In B and C, the grandparents applied to the Supreme Court to be appointed as the guardians of their granddaughter – A. A had been living with B and C since she was just over a year old, and although her biological father lived in the same home, he was frequently absent. There was no evidence as to the involvement of A’s mother in her life.
B and C’s application was premised on the need for them to be legally recognised as having the responsibility “to take charge of ... [A’s] life and upbringing”. They wanted to be able to represent her in respect of her primary schooling, health matters and higher education, and to be able to travel overseas with her. The judge refused the application, and B and C appealed. The Children’s Advocate intervened as an interested party at the invitation of a single judge in the Court of Appeal.
The judgment is a thorough review of the history of the manner in which the Supreme Court’s jurisdiction over children was established through the Court of Chancery. In that regard, the conclusion was that the Supreme Court is entitled to make an order appointing guardians for A although both her parents are alive. However, in doing so during the parents’ lifetime, the judge is entitled to exercise his discretion. The word of caution from the judgment is that the discretion is to be exercised in favour of a person who is not the biological parent only in extreme cases.
This word of caution begs the question as to whether the court would be more inclined to exercise its discretion in favour of an applicant if the biological parents gave their consent.
WARD OF THE COURT
One of the consequences of an application for guardianship of a child in these circumstances is that the child becomes a ward of the court – which means that severe restrictions are placed on the child and the guardians. Breach of those restrictions, even innocently, may place any of those parties in the position of being in contempt of court.
The restrictions imposed as a result of wardship include the obligation not to leave the jurisdiction or to marry without the leave of the court, and to carefully ensure the circumstances of the child, and monitor his future if he has property.

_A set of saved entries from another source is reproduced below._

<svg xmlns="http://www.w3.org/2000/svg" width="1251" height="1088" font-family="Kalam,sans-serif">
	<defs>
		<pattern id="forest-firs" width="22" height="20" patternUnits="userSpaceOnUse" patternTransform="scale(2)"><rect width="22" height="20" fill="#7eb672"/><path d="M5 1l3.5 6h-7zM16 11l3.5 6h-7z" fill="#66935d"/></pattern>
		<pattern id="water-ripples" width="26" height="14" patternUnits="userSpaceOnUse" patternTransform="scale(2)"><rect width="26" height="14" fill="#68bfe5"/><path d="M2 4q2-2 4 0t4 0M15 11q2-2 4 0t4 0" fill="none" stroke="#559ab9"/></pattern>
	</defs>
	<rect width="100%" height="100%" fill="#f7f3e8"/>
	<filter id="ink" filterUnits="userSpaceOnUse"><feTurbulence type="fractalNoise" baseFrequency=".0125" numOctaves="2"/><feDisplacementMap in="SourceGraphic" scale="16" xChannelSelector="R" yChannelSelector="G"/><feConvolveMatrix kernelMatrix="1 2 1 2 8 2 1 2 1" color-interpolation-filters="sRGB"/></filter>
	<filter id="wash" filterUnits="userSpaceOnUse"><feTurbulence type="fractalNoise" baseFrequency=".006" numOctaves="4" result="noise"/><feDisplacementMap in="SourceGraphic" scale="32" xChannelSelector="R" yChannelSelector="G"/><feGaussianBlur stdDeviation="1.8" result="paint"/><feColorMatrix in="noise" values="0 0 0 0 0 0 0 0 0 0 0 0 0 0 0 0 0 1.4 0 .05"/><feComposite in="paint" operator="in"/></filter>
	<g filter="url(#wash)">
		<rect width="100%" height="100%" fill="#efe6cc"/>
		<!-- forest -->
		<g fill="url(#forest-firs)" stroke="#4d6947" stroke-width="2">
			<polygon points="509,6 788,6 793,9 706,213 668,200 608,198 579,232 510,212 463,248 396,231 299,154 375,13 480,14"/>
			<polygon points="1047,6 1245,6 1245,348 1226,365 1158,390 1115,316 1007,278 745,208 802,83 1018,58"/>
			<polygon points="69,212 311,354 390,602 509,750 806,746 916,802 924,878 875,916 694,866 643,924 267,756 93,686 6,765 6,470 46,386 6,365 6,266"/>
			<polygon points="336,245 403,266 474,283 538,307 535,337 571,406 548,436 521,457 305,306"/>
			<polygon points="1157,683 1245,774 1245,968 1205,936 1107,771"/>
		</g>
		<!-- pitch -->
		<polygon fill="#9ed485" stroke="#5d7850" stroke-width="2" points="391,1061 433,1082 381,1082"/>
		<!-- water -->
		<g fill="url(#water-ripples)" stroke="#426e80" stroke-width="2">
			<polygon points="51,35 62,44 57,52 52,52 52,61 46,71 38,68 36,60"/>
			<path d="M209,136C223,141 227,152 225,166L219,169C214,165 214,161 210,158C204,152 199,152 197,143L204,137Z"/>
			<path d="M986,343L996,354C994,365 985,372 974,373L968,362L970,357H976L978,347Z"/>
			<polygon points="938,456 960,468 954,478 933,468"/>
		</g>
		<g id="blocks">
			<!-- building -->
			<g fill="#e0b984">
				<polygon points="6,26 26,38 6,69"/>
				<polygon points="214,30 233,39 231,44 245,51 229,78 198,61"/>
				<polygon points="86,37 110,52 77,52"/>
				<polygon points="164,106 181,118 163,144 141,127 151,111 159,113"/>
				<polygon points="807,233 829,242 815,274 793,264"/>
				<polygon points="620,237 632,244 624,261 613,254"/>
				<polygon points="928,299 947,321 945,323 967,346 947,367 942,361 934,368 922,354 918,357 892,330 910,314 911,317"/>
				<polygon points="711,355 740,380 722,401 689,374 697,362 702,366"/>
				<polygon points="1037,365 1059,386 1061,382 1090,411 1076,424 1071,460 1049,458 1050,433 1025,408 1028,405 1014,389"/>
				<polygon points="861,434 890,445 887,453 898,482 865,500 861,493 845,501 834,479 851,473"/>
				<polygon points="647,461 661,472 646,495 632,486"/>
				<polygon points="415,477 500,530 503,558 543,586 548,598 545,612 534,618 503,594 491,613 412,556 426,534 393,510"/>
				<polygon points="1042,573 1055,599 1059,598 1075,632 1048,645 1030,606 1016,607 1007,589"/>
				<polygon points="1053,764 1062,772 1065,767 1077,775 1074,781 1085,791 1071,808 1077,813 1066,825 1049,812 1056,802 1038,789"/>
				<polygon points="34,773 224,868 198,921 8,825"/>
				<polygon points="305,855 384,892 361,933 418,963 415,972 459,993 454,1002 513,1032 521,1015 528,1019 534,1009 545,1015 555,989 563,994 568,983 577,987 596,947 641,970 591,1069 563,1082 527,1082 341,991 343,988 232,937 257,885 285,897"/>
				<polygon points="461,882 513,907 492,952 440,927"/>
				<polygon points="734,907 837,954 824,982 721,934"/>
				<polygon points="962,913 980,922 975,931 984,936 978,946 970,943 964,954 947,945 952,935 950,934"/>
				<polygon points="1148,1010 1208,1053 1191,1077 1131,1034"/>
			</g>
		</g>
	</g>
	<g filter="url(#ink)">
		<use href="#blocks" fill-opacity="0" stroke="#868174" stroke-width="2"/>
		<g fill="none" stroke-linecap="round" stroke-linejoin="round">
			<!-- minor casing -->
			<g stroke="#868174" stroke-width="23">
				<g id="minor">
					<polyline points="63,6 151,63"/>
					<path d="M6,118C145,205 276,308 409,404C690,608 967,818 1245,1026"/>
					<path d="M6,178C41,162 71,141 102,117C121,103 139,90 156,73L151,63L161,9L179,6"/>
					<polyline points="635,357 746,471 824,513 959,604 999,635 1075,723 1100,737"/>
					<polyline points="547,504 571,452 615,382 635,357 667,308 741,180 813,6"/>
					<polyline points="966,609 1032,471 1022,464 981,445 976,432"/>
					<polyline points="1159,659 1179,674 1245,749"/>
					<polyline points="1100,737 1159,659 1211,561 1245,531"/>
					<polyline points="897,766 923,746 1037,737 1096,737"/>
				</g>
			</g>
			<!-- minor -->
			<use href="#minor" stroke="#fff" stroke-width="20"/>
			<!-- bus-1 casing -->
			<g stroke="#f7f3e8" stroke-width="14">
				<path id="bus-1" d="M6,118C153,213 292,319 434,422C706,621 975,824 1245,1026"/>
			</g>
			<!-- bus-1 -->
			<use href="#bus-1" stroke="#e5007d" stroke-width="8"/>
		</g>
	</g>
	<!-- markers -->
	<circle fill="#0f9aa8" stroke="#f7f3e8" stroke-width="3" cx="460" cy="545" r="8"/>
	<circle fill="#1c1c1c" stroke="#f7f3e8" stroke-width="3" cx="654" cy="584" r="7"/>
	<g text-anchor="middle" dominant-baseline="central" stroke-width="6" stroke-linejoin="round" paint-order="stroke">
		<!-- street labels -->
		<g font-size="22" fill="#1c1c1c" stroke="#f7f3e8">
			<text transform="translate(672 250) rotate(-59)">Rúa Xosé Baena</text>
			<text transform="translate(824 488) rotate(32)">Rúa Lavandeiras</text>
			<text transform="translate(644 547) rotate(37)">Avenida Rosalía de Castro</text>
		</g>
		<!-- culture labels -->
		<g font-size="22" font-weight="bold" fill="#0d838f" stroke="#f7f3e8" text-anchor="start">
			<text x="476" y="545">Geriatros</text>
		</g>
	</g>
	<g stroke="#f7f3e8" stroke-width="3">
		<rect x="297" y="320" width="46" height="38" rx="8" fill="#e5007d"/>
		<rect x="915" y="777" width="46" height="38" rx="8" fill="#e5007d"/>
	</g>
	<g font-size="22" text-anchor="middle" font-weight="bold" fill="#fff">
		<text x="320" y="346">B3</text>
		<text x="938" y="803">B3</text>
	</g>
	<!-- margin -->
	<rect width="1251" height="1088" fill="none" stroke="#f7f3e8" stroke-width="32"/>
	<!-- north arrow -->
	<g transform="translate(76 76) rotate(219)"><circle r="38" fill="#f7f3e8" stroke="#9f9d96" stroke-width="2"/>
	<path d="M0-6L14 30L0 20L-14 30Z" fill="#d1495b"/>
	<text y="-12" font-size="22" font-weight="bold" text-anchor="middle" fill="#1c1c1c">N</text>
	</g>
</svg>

An application for guardianship may be made by someone who has a close relationship to the child, to warrant that person’s intervention. While the parents are usually given priority in the decision of who should be appointed guardian of a child, other persons (in rare cases) may be preferred over a parent.
The best interests of the child remains paramount in guardianship applications, and the bond between parent and child is an important factor in that regard.